London's blue chip index <.FTSE> was down 61.75 points, or 1.1 percent, at 5,733.45.

U.S. fourth-quarter gross domestic product came in a touch below economists' expectations for a 3 percent annual rise, as it expanded at 2.8 percent.

Despite some disappointment that it was below consensus, 2.8 percent is still a good number, said David Miller, Partner at Cheviot Asset Management, which has assets of 3.5 billion pounds.

Traders said the fact the U.S. was still growing when Europe was sliding towards recession, and that the Federal Reserve had promised to support growth on Thursday, prevented sharper losses for UK equities, which had risen 1.3 percent on Thursday.

The FTSE 100 also remained within its recent trading range between 5,700 and 5,800.

However, the U.S. Commerce Department said a slower pace of spending on capital goods hinted at softer growth early this year.

The prospect of demand weakening in the world's biggest economy, as companies choose to save cash rather spend money on future projects, dented miners <.FTNMX1770>, which rely on demand from manufacturers and constructors using base metals.

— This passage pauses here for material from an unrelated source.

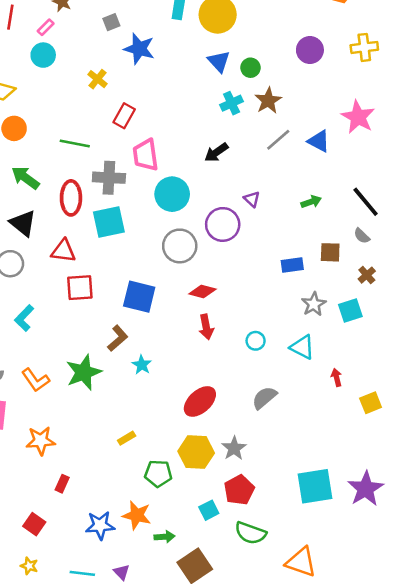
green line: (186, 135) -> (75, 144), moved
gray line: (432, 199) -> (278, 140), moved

Miners lost 1.7 percent after a 4 percent surge the previous session, which was fuelled by solid production reports and hopes of stronger demand from the United States.

Building supplies merchant Wolseley , which has large exposure to the United States, fell 2.4 percent.


With the outlook for global growth at risk, weak earnings from U.S. peer Chevron Corp muddied sentiment among integrated oils stocks <.FTNMX0530>.

The sector had avoided the riskier asset bloodbath in 2011 as investors focused on its growth characteristics, strong balance sheets and dividend attractions, and it is in part suffering now as investors rotate out of previous winners.

BG shed 2.7 percent, while heavyweight BP was down 2.6 percent after it lost an attempt to shift over $15 billion of costs related to the Gulf of Mexico oil spill onto contractor Transocean .

Friday's retreat on the FTSE 100 in weak volumes -- just 87 percent of its 90-day average -- left question marks over the sustainability of the index's recent rally, which has seen the UK's benchmark index rise 2.9 percent 2012.

We're still cautious on the outlook for equities at present, said Sally Davies, fund manager at Octopus Investments, as investors also viewed with caution Greek debt talks which will continue over the weekend.

Although sentiment is currently upbeat, bond markets and commodity markets have so far conspicuously failed to join in, which suggests the current rally, driven on relatively low trading volumes, is a fragile one, Davies said.

That caution has seen defensive stocks outperform over the last twelve months, and Imperial Tobacco was up 1.5 percent as Citigroup argued the stock's underperformance at the start of 2012 had been overdone.

Citi said in the past 10 years, Imperial has risen every single December, with an average climb of 7 percent. However, it usually falls in January, with an average decline of 3 percent, as investors start the year with a pro-cyclical tilt.

This year the trend has been particularly marked, but we think it represents a good opportunity to buy, it said.